# Data for processing:
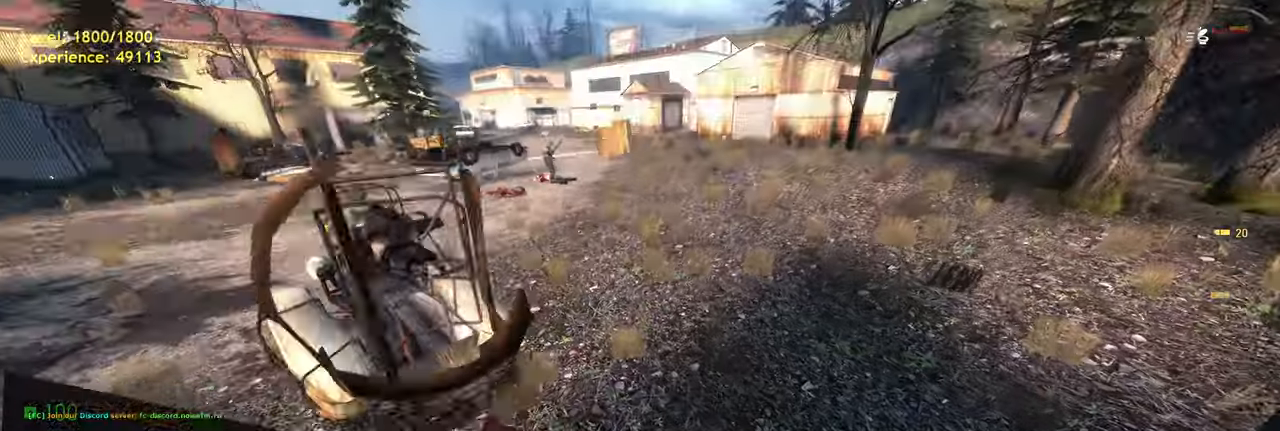
{"keys": ["w"], "mouse": [], "events": []}
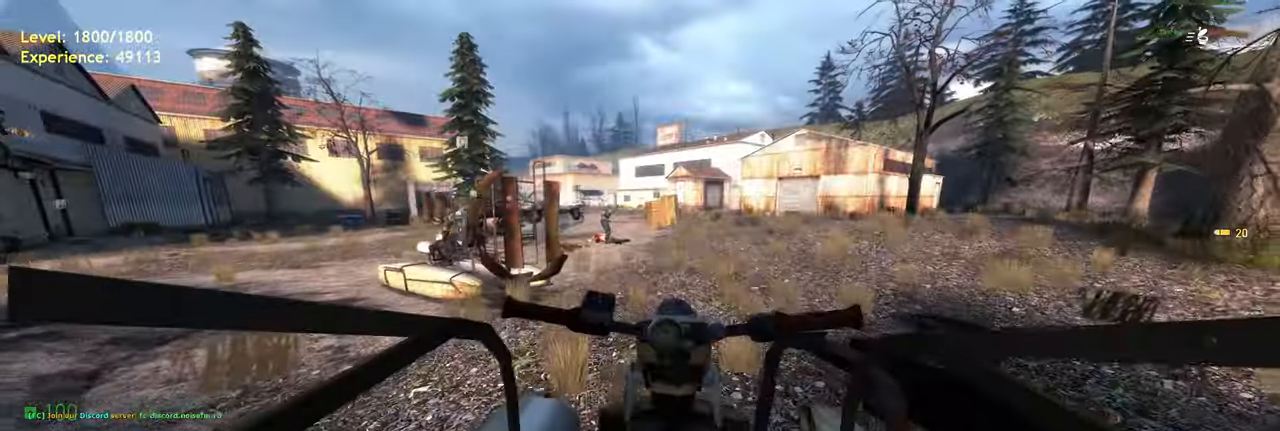
{"keys": ["w"], "mouse": [], "events": [[360, "a", "down"], [500, "a", "up"]]}
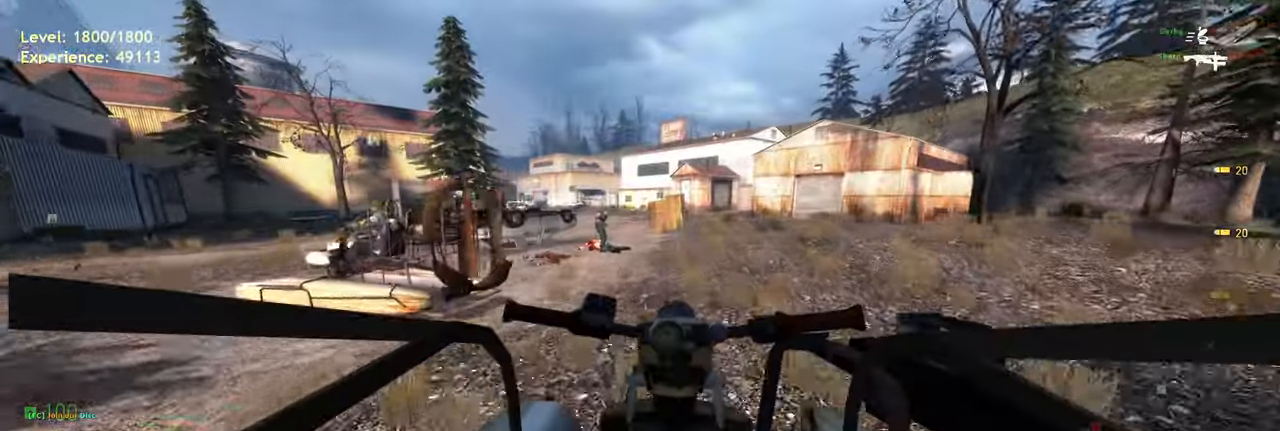
{"keys": [], "mouse": [], "events": [[380, "w", "up"]]}
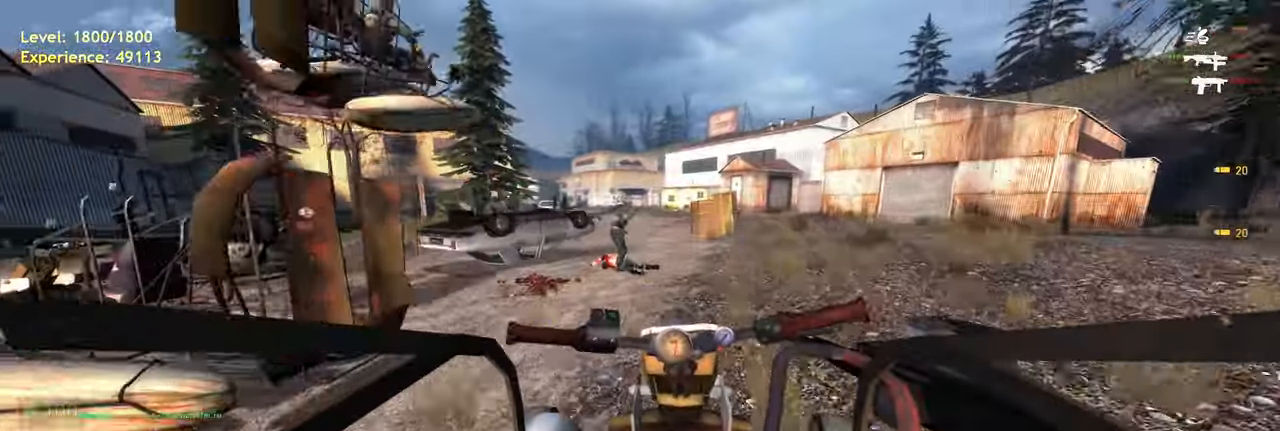
{"keys": ["w"], "mouse": [], "events": [[440, "w", "down"]]}
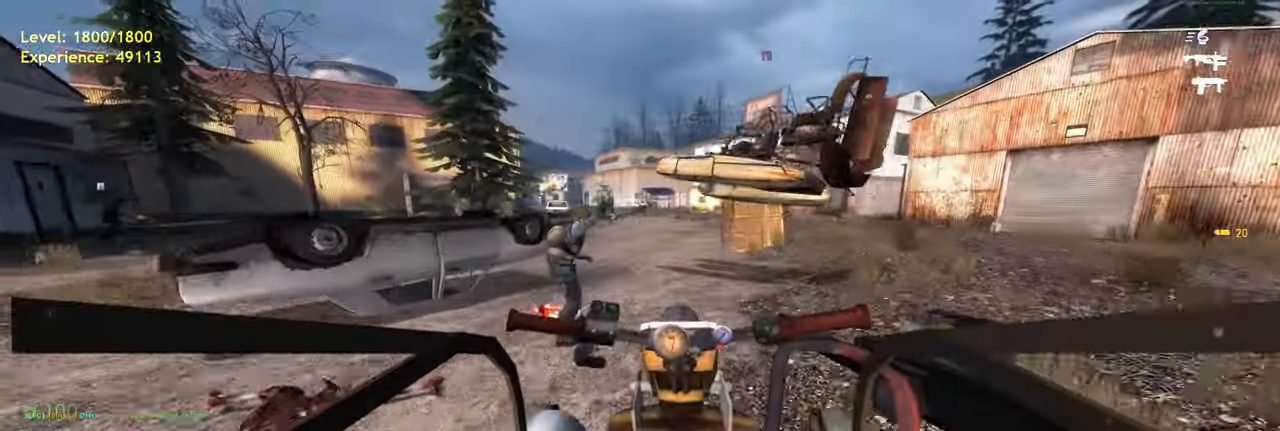
{"keys": ["w"], "mouse": [], "events": [[120, "a", "down"], [280, "a", "up"]]}
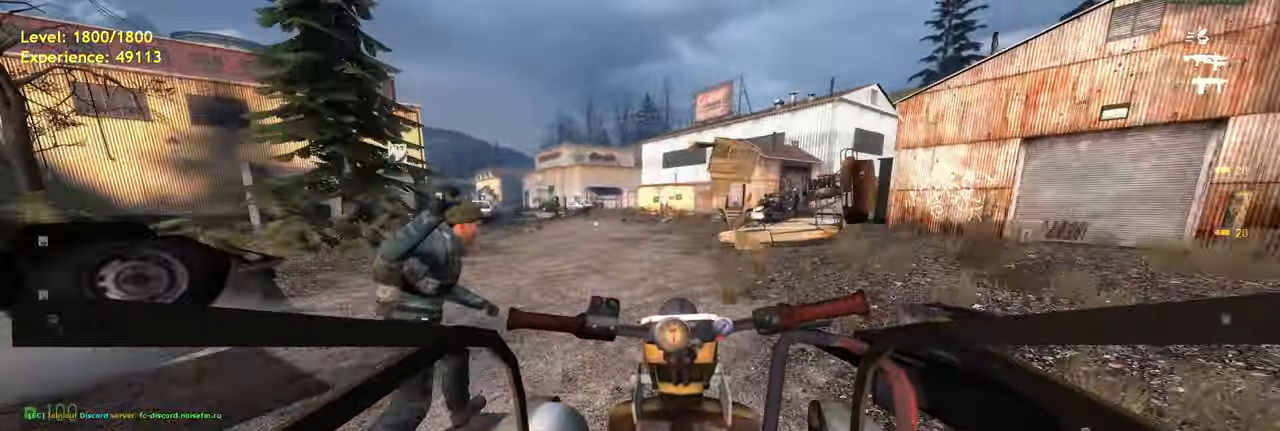
{"keys": [], "mouse": [], "events": [[260, "w", "up"]]}
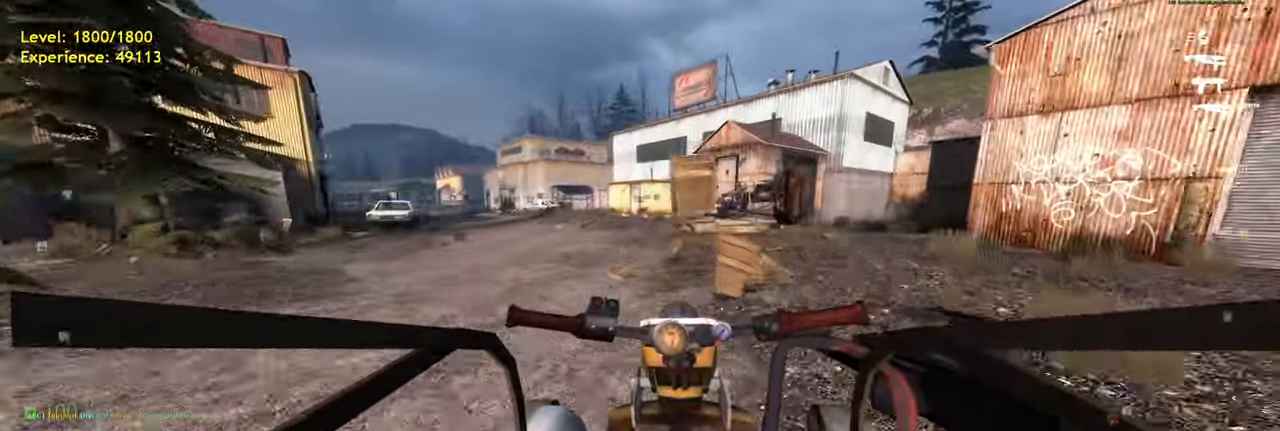
{"keys": ["a", "w"], "mouse": [], "events": [[40, "a", "down"], [220, "w", "down"]]}
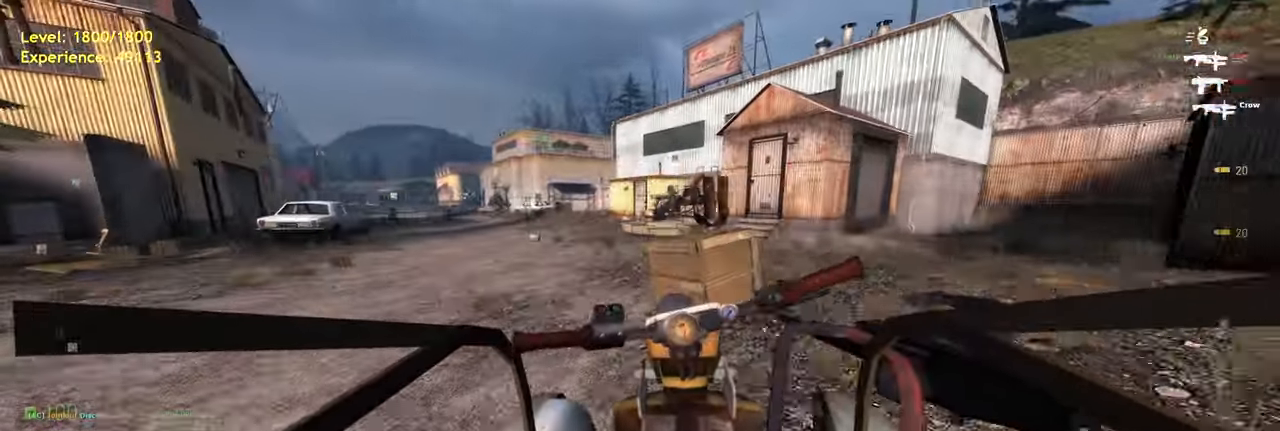
{"keys": ["w"], "mouse": [], "events": [[60, "mouse_left", "down"], [220, "mouse_left", "up"], [300, "a", "up"]]}
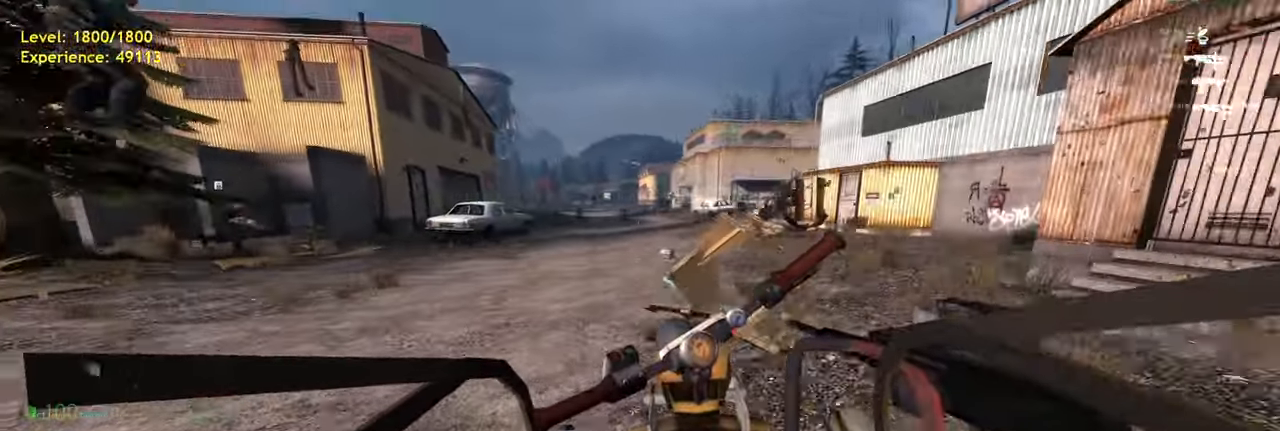
{"keys": ["d", "w"], "mouse": [], "events": [[440, "d", "down"]]}
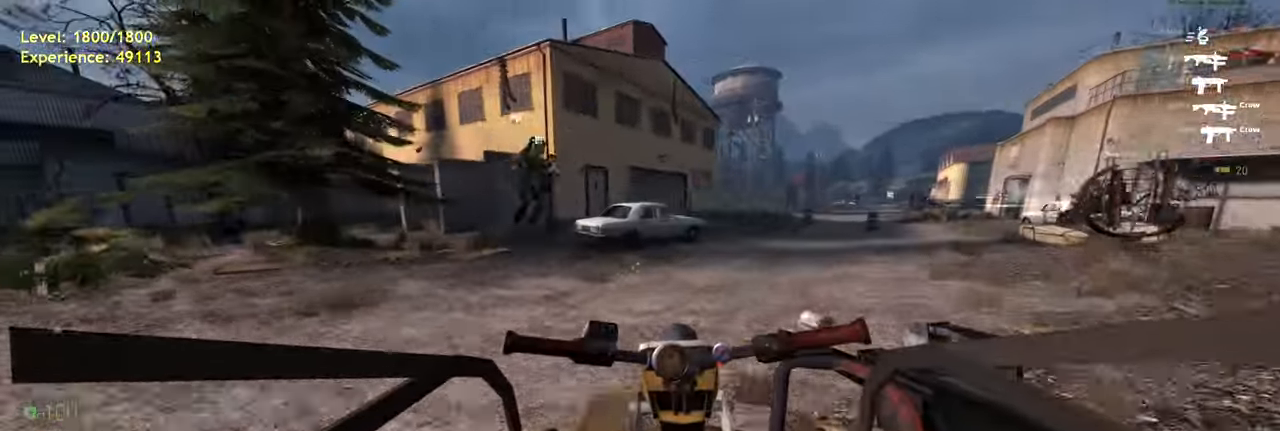
{"keys": ["w"], "mouse": [], "events": [[320, "d", "up"]]}
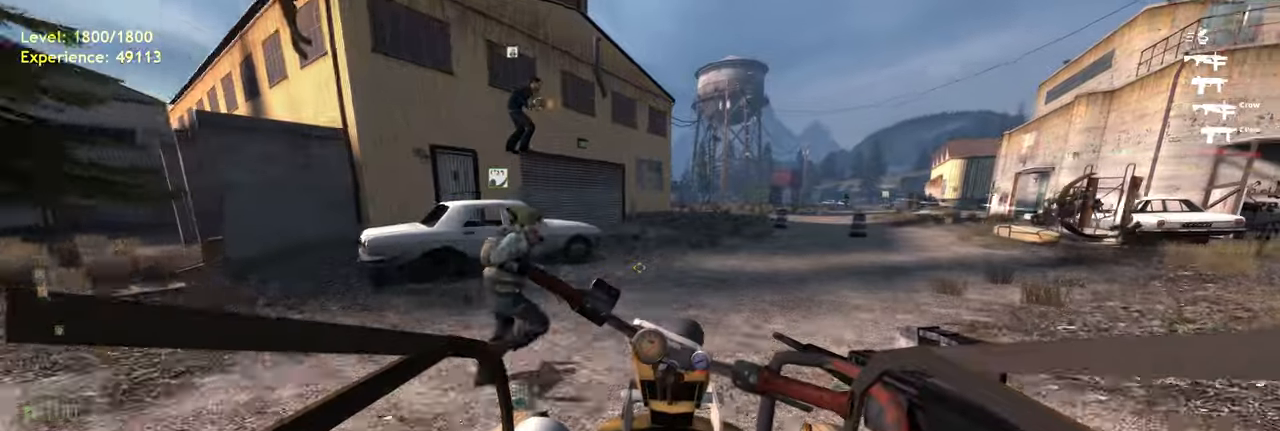
{"keys": ["w"], "mouse": [], "events": []}
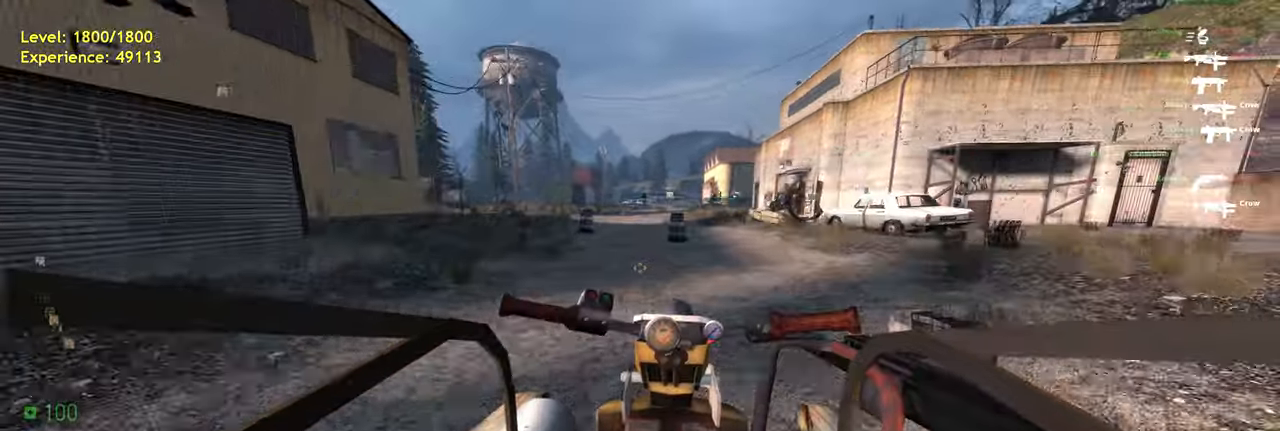
{"keys": ["w"], "mouse": [], "events": []}
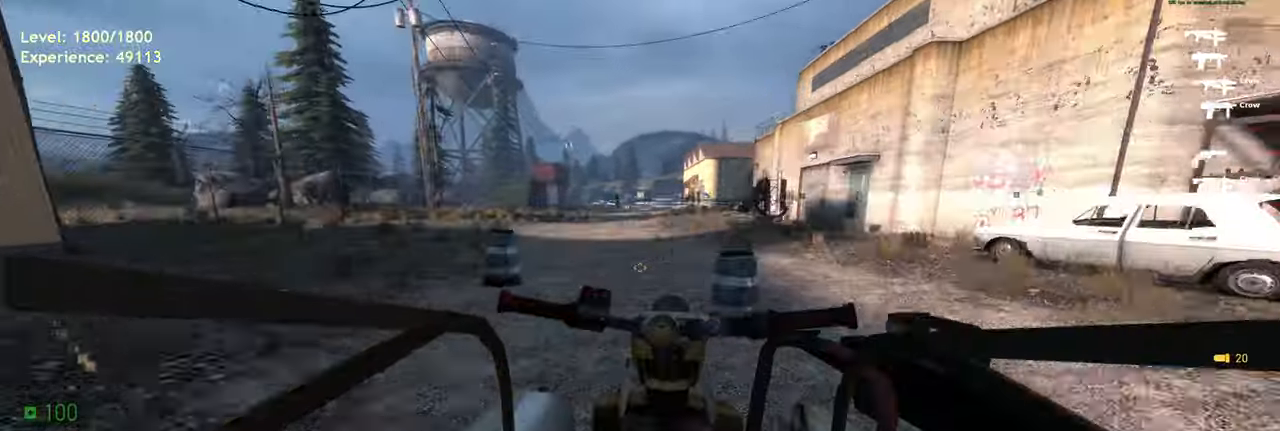
{"keys": ["w"], "mouse": [], "events": []}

# About this exercise:
Give back the entries verbatim. Do not include any picture.

# Exercise response:
{"keys": ["w"], "mouse": [], "events": []}
{"keys": ["w"], "mouse": [], "events": [[360, "a", "down"], [500, "a", "up"]]}
{"keys": [], "mouse": [], "events": [[380, "w", "up"]]}
{"keys": ["w"], "mouse": [], "events": [[440, "w", "down"]]}
{"keys": ["w"], "mouse": [], "events": [[120, "a", "down"], [280, "a", "up"]]}
{"keys": [], "mouse": [], "events": [[260, "w", "up"]]}
{"keys": ["a", "w"], "mouse": [], "events": [[40, "a", "down"], [220, "w", "down"]]}
{"keys": ["w"], "mouse": [], "events": [[60, "mouse_left", "down"], [220, "mouse_left", "up"], [300, "a", "up"]]}
{"keys": ["d", "w"], "mouse": [], "events": [[440, "d", "down"]]}
{"keys": ["w"], "mouse": [], "events": [[320, "d", "up"]]}
{"keys": ["w"], "mouse": [], "events": []}
{"keys": ["w"], "mouse": [], "events": []}
{"keys": ["w"], "mouse": [], "events": []}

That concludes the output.